Just about every gardener is aware of our west coast native California Poppy. It has a huge range from far southern Washington State to Mexico. There are several subspecies, but this one is exceptional. This PERENNIAL California Poppy is very different than the species. ‘Martima’ or Coastal California Poppy is a low, tidy, mat that erupts in wave after wave of flowers from spring to autumn. The tight congested foliage is handsome blue green and pairs well with the golden flowers that have a central area of orange. This plant is native to sand/very well drained soils and if you replicate that in your garden this is a very long lived plant. It also excels in the very well drained soil of containers and will drape over the edge and follow the contours closely. Ideally this plant is adapted to slopes with just light water during the summer. No need to dead head this plant is naturally remontant- re-blooming without any intervention from the gardener. Loved by all native pollinators and cherished by big black and yellow native bumbles. To 4″ tall as foliage – 8″ in flower its spread on average is about 2′ x 3′ in a year. Detests all shade, do not even try. Eschscholzia californica maritima is native to the northern and central California coast. Avoid compost and enriched soils, average soil is best. Not bothered by deer, rabbits, slugs, snails. So, why isn’t everyone growing this fantastic plant?

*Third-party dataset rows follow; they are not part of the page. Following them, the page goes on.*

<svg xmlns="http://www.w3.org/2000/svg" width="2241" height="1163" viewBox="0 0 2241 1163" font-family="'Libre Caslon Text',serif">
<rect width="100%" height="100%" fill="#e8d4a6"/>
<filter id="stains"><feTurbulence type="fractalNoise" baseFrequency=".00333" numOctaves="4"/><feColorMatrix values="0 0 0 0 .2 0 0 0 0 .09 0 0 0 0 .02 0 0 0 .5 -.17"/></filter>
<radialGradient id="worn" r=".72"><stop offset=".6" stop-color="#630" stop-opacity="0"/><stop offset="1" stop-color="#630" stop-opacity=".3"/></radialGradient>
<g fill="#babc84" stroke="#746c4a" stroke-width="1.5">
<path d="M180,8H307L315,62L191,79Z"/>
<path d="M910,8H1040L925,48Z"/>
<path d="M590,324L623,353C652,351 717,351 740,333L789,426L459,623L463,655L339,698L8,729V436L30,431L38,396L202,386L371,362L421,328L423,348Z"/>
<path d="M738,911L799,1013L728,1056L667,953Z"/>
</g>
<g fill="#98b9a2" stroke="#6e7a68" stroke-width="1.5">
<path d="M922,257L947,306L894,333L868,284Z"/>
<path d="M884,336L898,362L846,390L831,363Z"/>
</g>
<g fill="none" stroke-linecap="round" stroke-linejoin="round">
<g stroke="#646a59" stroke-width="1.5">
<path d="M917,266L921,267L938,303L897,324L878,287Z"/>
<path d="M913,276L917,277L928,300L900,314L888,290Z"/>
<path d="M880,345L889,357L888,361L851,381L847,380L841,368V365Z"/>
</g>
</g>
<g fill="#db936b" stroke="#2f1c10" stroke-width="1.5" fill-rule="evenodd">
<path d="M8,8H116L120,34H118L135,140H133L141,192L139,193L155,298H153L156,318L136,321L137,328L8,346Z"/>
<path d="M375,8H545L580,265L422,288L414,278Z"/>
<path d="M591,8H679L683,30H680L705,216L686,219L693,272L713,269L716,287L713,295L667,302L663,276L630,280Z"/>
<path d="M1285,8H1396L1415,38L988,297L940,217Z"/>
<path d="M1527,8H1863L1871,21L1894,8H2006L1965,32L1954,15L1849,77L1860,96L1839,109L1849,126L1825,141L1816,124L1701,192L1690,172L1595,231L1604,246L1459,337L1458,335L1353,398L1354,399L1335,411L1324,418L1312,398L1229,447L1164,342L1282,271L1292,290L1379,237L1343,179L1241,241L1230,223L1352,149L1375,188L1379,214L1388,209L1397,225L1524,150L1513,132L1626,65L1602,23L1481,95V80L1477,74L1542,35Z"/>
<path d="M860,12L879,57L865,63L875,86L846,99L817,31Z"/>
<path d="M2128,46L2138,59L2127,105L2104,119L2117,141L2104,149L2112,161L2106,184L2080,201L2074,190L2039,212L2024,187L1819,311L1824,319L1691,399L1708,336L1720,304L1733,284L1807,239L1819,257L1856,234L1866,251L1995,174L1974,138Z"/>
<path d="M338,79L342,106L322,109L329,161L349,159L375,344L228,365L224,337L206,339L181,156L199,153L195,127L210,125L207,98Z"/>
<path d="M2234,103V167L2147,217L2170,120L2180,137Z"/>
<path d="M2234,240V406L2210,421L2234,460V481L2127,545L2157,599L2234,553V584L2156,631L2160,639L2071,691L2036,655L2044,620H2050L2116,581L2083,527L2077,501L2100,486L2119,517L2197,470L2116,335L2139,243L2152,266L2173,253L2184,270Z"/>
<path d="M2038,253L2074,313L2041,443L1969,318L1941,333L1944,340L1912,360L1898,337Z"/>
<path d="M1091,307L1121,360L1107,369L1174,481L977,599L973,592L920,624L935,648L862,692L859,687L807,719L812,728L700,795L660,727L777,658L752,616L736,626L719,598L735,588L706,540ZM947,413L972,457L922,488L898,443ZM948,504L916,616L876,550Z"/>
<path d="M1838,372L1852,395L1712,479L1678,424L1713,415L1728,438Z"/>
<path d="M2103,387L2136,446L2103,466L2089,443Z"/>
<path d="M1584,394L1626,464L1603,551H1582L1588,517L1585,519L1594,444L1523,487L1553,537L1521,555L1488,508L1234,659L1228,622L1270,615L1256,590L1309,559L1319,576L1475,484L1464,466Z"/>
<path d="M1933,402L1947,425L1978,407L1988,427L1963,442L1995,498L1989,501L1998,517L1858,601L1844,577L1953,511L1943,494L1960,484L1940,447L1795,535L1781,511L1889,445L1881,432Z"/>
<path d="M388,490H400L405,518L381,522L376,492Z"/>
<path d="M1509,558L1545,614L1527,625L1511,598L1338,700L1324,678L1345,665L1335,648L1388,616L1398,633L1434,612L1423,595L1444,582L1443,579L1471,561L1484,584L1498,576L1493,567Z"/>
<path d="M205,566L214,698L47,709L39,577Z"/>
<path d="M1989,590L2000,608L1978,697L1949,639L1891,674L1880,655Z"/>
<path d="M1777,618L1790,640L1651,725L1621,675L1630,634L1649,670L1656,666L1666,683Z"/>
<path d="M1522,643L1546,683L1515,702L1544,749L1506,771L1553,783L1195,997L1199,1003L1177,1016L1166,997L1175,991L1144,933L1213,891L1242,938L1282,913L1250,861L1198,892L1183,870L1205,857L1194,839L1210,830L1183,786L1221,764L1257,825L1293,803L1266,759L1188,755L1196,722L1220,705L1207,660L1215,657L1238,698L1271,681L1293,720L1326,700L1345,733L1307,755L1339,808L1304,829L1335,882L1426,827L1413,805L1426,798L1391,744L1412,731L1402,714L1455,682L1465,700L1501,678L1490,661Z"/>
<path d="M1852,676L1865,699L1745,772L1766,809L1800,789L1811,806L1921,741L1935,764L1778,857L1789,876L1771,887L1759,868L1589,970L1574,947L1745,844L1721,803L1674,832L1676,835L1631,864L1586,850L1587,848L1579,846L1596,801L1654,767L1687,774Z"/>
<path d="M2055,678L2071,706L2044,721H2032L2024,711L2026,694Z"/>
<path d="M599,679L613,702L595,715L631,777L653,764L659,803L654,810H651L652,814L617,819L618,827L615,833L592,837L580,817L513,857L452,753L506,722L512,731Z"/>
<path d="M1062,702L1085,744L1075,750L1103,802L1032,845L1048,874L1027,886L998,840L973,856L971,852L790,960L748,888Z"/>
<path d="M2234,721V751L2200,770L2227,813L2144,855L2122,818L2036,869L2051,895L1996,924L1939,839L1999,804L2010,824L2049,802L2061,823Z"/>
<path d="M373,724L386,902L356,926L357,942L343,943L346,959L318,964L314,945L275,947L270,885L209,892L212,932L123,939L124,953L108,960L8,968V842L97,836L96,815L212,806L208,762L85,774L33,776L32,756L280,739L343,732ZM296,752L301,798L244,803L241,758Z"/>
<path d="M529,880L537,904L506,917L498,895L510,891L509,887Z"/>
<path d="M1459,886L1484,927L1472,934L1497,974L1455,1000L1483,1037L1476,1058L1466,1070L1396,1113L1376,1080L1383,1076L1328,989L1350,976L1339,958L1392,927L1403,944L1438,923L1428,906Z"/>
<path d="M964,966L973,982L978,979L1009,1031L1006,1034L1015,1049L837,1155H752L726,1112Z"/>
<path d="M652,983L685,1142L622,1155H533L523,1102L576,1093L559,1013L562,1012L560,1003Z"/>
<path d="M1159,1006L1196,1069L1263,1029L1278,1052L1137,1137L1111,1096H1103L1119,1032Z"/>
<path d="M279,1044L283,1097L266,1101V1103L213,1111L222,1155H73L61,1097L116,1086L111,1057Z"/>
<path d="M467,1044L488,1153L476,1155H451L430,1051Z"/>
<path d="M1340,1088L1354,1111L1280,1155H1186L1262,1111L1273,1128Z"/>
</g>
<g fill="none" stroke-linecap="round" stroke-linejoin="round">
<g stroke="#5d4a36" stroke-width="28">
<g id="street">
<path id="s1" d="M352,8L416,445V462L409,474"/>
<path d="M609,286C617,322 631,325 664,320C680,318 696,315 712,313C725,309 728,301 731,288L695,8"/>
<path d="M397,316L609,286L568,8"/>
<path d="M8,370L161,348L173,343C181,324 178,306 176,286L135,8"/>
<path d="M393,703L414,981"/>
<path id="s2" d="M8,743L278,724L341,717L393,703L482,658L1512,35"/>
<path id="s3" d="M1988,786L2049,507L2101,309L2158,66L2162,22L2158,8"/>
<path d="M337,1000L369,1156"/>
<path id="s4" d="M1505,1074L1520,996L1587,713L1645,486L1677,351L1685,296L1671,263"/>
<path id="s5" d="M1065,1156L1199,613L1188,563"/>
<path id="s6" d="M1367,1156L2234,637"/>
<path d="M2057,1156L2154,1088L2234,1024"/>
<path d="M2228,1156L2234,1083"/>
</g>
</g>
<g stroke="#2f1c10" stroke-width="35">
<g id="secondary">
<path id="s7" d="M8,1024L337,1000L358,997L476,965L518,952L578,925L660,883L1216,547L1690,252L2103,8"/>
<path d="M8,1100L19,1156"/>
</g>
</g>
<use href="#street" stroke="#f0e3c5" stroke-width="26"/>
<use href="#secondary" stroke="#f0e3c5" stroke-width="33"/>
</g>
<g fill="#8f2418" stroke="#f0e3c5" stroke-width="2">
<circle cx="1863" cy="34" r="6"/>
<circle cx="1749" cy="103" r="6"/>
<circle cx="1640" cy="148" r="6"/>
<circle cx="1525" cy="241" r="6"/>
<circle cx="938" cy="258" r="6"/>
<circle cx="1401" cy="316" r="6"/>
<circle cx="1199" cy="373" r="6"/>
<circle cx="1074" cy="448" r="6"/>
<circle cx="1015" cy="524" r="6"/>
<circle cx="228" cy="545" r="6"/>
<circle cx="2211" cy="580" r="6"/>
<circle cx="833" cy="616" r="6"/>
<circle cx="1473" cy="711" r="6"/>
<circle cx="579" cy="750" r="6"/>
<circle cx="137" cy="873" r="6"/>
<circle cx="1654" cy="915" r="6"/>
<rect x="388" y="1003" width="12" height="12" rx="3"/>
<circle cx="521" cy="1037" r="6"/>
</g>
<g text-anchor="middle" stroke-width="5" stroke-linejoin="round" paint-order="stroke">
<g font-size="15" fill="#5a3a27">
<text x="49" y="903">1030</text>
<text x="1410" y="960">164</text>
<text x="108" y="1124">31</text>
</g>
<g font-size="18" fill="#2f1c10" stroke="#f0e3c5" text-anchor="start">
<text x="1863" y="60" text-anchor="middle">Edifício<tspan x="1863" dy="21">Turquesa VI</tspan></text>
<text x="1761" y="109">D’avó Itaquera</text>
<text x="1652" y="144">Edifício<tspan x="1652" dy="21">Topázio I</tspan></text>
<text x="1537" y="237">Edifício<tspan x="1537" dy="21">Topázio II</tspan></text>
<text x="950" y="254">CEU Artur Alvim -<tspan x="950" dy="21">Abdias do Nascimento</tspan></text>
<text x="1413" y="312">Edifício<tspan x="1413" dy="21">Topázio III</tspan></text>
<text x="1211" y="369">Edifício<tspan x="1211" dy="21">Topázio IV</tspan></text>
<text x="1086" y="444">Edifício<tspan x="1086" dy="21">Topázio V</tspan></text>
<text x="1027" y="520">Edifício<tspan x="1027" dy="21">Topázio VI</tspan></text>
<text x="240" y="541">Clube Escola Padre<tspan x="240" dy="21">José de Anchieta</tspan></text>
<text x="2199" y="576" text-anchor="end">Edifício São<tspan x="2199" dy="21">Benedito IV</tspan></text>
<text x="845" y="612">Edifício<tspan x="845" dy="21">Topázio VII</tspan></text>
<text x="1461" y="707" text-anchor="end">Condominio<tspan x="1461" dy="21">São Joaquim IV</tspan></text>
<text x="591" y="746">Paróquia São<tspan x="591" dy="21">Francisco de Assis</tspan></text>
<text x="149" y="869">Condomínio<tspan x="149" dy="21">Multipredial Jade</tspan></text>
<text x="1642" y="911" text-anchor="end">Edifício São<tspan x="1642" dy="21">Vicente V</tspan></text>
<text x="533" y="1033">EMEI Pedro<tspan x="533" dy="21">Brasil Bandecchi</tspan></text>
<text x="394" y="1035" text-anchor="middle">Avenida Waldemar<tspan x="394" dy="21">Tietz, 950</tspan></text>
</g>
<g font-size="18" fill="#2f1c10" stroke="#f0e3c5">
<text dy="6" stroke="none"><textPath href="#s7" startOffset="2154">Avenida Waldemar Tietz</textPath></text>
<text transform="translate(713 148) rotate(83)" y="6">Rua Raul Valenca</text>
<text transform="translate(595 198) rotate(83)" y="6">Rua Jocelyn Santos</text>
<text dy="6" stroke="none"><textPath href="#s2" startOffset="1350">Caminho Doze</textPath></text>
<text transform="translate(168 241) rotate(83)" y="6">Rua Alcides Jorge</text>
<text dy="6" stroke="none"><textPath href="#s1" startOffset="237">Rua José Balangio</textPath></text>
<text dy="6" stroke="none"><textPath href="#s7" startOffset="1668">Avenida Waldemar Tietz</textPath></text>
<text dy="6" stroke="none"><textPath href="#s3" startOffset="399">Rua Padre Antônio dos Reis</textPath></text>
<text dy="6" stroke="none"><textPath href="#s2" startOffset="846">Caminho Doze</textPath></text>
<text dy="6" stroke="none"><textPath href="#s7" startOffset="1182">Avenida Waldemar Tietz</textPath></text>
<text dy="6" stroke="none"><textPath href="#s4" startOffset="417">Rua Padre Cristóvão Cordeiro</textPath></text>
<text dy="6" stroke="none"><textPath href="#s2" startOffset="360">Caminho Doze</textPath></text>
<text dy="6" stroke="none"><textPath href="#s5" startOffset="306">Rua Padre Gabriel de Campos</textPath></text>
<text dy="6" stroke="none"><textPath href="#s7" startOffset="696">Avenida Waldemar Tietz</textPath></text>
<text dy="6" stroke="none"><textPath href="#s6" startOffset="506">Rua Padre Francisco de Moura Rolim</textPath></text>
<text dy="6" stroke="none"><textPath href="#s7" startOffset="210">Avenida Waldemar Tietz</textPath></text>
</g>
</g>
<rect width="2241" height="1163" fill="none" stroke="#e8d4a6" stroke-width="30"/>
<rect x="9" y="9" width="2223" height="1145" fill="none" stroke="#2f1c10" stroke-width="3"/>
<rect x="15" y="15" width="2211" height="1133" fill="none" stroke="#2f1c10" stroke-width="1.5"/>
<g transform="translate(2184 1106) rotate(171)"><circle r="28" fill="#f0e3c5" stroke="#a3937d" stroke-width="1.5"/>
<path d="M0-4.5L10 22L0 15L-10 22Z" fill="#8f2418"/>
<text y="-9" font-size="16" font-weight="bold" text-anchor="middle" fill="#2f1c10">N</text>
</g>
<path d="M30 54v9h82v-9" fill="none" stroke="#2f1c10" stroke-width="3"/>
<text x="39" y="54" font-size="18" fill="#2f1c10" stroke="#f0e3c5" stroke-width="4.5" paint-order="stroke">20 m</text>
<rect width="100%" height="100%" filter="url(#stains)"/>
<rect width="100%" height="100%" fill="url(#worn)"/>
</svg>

Coastal (Yellow) mitrewort is a little seen but wonderful native primarily in Oregon- going to BC in the north to very far northern California to our south. In Oregon its found primarily on open north exposed aspects and steep hillsides, often near seeps. Glossy foliage is the same shape as Tellima grandilflora which has dull lighter green leaves. In spring to summer 12″ straight stems unfurl intricate chartreuse yellow flowers that line a scape. Evergreen to semi evergreen perennial for part shade to full sun. Closely related to Heuchera this member of the Saxifrage family improves greatly under cultivation. As a small scale ground cover in part shade its a good native for the dry areas around trees. Light summer supplemental water – but never boggy and hot. Established plants are robust and handsome and are NOT afflicted by powdery mildew. The vertical yellow flowers lined with little intricate 3-d flowers brings many tiny pollinators. To 18″ across forming an expanding clump. This is a very good native perennial that is almost never seen in gardens but is local and excellently adapted to our climate, again it also improves greatly under cultivation and it responds to enriched soil. Drought adapted in shade. Winter foliage is smaller and takes on bright red tints. Common in the Oregon Coast Range as well as the western Cascade foothills. Super saxifragaceae for your stumpery. Adorable in bloom. Associated plants in the wild are Oxalis oregana, Tellima grandiflora, Adiantum aleuticum, Heuchera chlorantha. A very handsome plant. Oregon native plant.